A cyber attack not only compromises the security of a company’s networks, but also creates undesirable consequences for its business function. Accenture reports that 43% of these attacks are directed towards small businesses and what’s worrying is that only 14% of them are prepared to defend themselves.
There are various costs arising from cybercrime. These include: damage and destruction of data, stolen money, lost productivity, theft of intellectual property, theft of financial and personal data, fraud, business disruption, restoration of hacked data and systems, and reputational harm. The latter being the less measurable cost with the loss of corporate reputation influencing consumers’ trust in a company.
Ransomware is one category of cyber crime of particular concern, with costs incurred skyrocketing over the past years, especially for small businesses. This malware infects computers and mobile devices, restricting users’ access to files and often threatening permanent data destruction unless a ransom is paid. This form of cyber crime has reached epidemic proportions globally and is the “go-to method of attack” for cybercriminals. Cybersecurity Ventures estimates that global ransomware damage costs will reach $20 billion by 2021; 57 times more than it was in 2015. Ransomware attacks on businesses occur every 11 seconds, up from every 40 seconds in 2016. Mark Montgomery, director at the U.S. Cyberspace Solarium Commission (CSC), believes that this is the fastest growing and one of the most damaging types of cybercrime, which will ultimately convince senior executives to take the cyber threat more seriously.
Phishing attacks occur when attackers try to trick unsuspecting victims into handing over valuable information, such as passwords, credit card details, intellectual property, and so on. These attacks are mostly in the form of an email pretending to be from a legitimate organization, such as a bank, or insurance agency. It is considered the most common form of cyber attack, mostly because it is easy to carry out and surprisingly effective. After declining in 2019, phishing increased in 2020 to account for 1 in every 4,200 emails. According to an IBM report, the average cost per compromised record has steadily increased over the past few years, with the cost in 2019 being $150. This may not seem substantial, unless the organisation is large, for instance, Marriott which lost 5.2 million records in its most recent breach. This resulted in a cost estimated to be around $780 million. Moreover, CSO reports that Phishing attacks account for more than 80% of reported security breaches. Thus, even though this form of cybercrime may not be the most costly for small businesses, it is definitely much more frequent than other forms.

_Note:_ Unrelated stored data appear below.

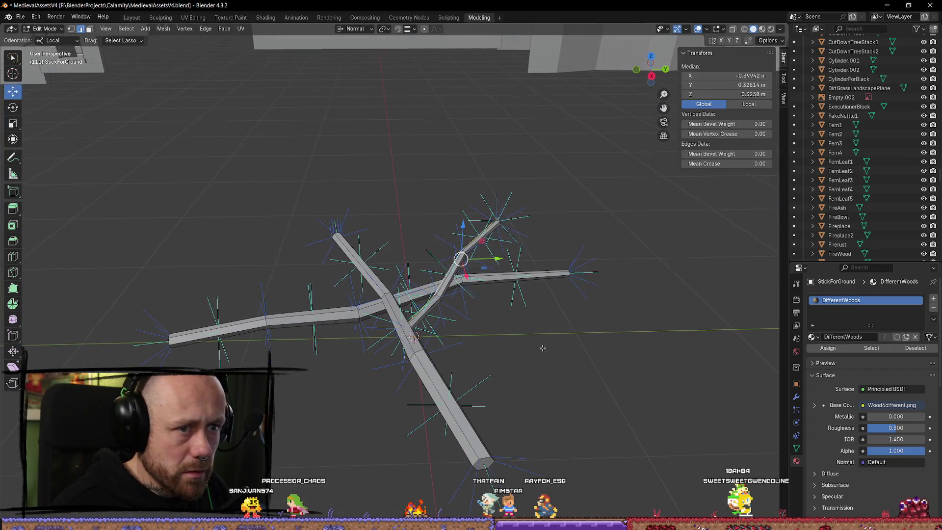
pyautogui.click(723, 29)
# Step: Hide the mesh normals overlay and shift the selected branch slightly
pyautogui.click(669, 176)
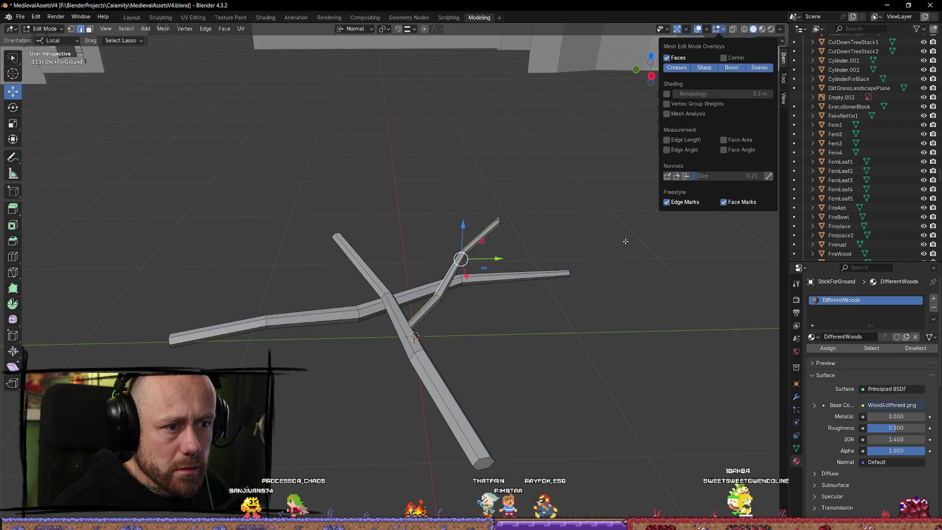
pyautogui.moveTo(627, 238)
pyautogui.mouseDown()
pyautogui.moveTo(505, 390)
pyautogui.moveTo(441, 320)
pyautogui.mouseUp()
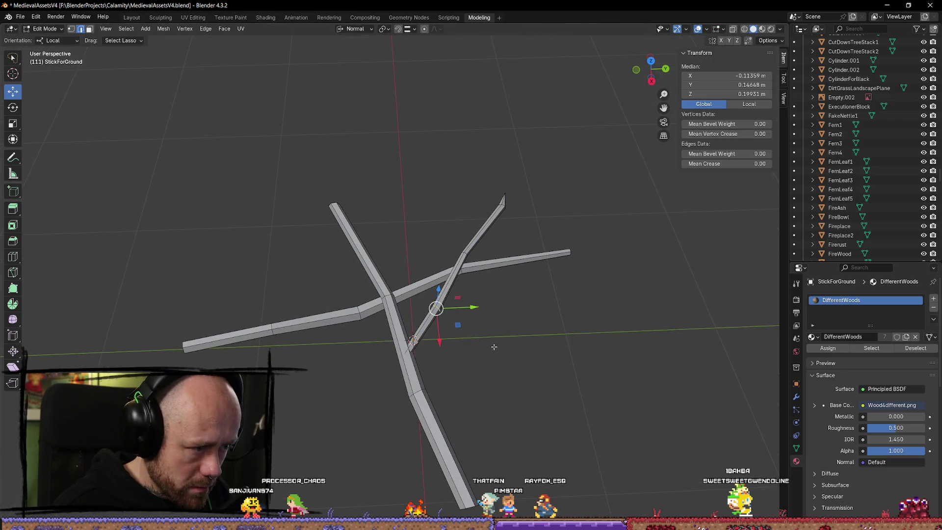
pyautogui.press('g')
pyautogui.click(467, 332)
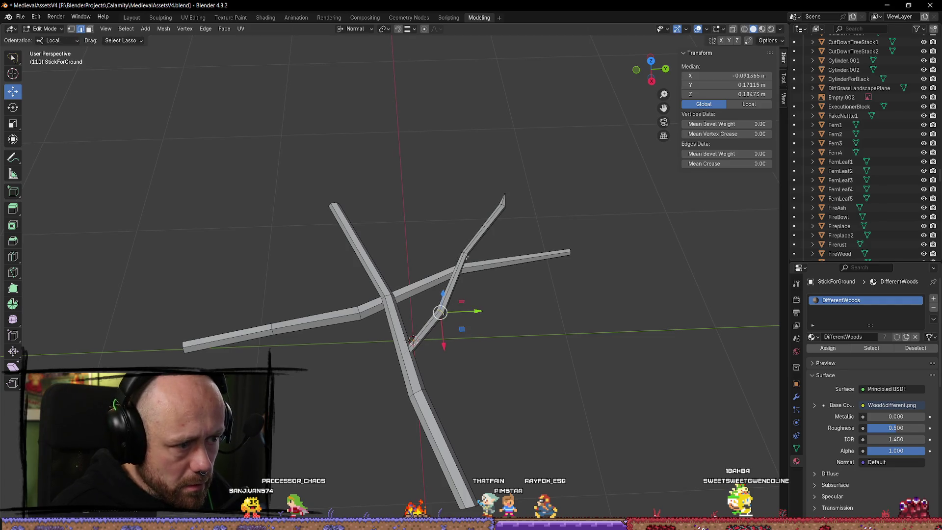
# Step: Select edges at the upper branch junction and move them lower-left
pyautogui.click(465, 250)
pyautogui.click(538, 252)
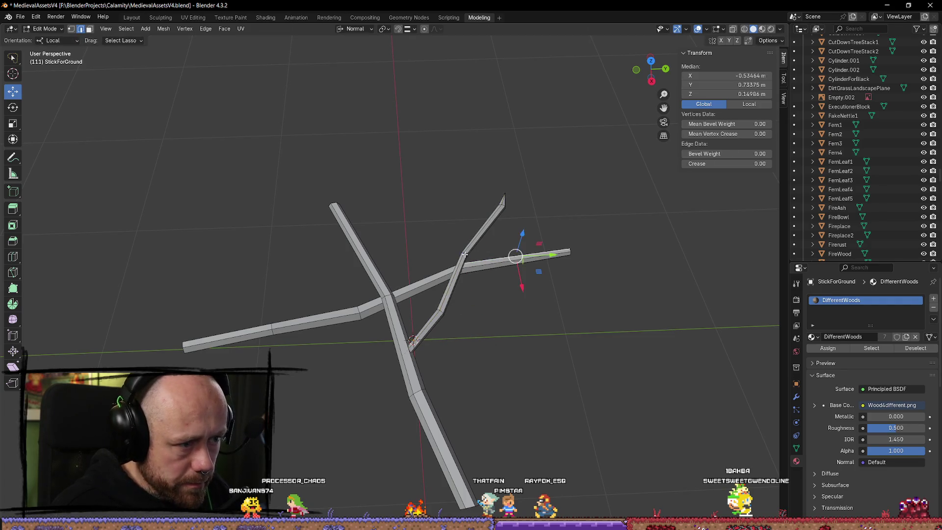
pyautogui.click(498, 253)
pyautogui.press('g')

There exist other established and emerging types of cyber crime which all organisations must constantly keep an eye out for. These include Man-in-the-middle attacks (MITM), AI-Powered attacks, IoT-Based attacks, SQL injection, and many more. Data is the building block of the digitized economy, and the opportunities for innovation and malice around it are incalculable. Therefore, it is vital for organisations of all sizes to develop and maintain well-fortified cybersecurity systems. Penetration testing, security audits and risk assessments are needed to maintain such a system, which may be provided by an experienced I.T vendor.